R. Kiyosaki reveals why USD is fake money
Specifically, he stated they are all expressions of Gresham’s Law, a principle he explained as ‘when fake money enters the system, real money goes into hiding.’
Sir Thomas Gresham (1519–1579) indeed believed that if multiple recognized currencies existed, the worse one would start pushing the better one out of circulation.
As the Elizabethan financier was interested in ending the debasement of the English currency, it is evident the ‘worse’ is the alloyed and impure one.

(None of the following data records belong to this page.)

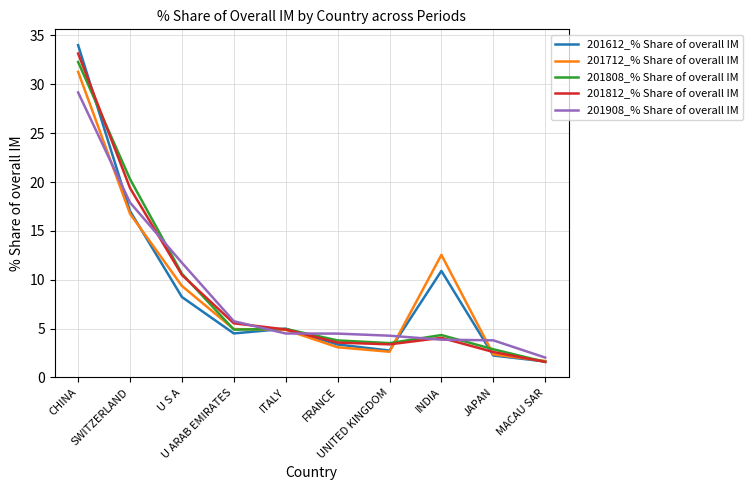

True or false: 201808_% Share of overall IM and 201908_% Share of overall IM cross at least once.

True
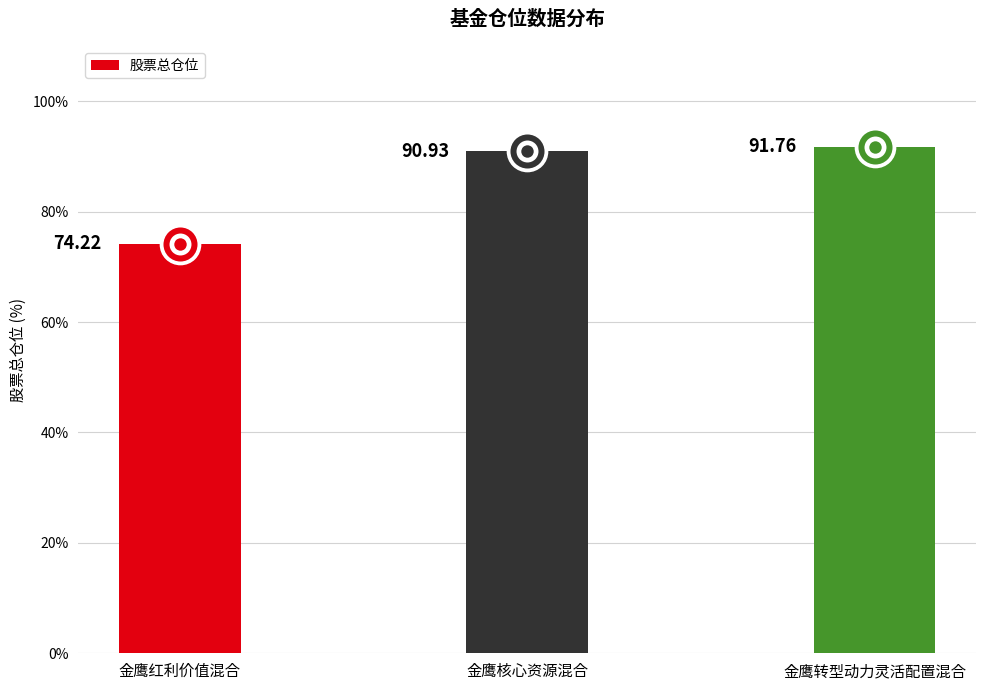

What is the change in value from 金鹰核心资源混合 to 金鹰转型动力灵活配置混合?

+0.8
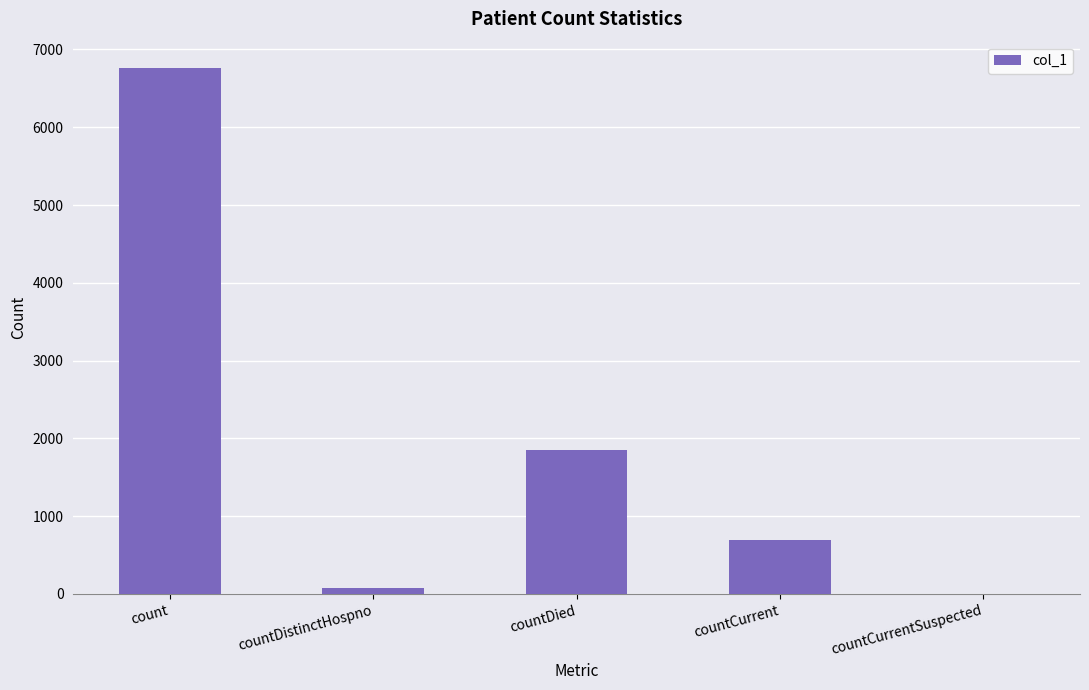

Reading left to right, extract all data points from this chart.

count=6762	countDistinctHospno=77	countDied=1856	countCurrent=697	countCurrentSuspected=0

In a nutshell, he believed that good money should have a face value roughly equal to the underlying commodity value.
Neither Gresham nor Kiyosaki offered much insight, however, into where a currency that is almost exclusively a commodity or a commodity that, when applied for the making of a currency, tends to generate an object worth more than both the face and asset value falls on the ‘good money-bad money’ scale.
Rober Kiyosaki proposes a solution to the Bitcoin vs. Gold argument
The rest of the prominent investor’s post aligns with his earlier expressed stances. Indeed, he has repeatedly stated that he does not partake in the Bitcoin vs gold squabbles and favors both assets – unlike some prominent economists such as Peter Schiff.
Kiyosaki has also been an advocate of investing, urging his followers not to waste money by saving in ‘fake’ currencies like the U.S. dollar but to enter the markets and enjoy their fruits.
Furthermore, the famous author’s asset picks – Bitcoin, gold, silver, Ethereum (ETH), Solana (SOL), real estate, and wagyu cattle – have all been doing well and, as on November 29, 2024, listening to the finance guru’s advice would have been highly profitable.
Indeed, looking at Kiyosaki’s primary recommendations, BTC has risen 127.88% year-to-date even after its most recent volatility and is at press time priced at $96,620. Gold is in a similar situation and even with the November struggles, the precious metal stands at $2,664 after a 29.11% surge since the start of 2024.
BTC and Gold YTD price charts. Source: Finbold & TradingView
Finally, it is worth pointing out that following Kiyosaki’s advice on assets like Bitcoin would not have always been a good idea – for example, buying in 2021 would not have appeared savvy in late 2022, and the situation may become similar again in 2025 or 2026.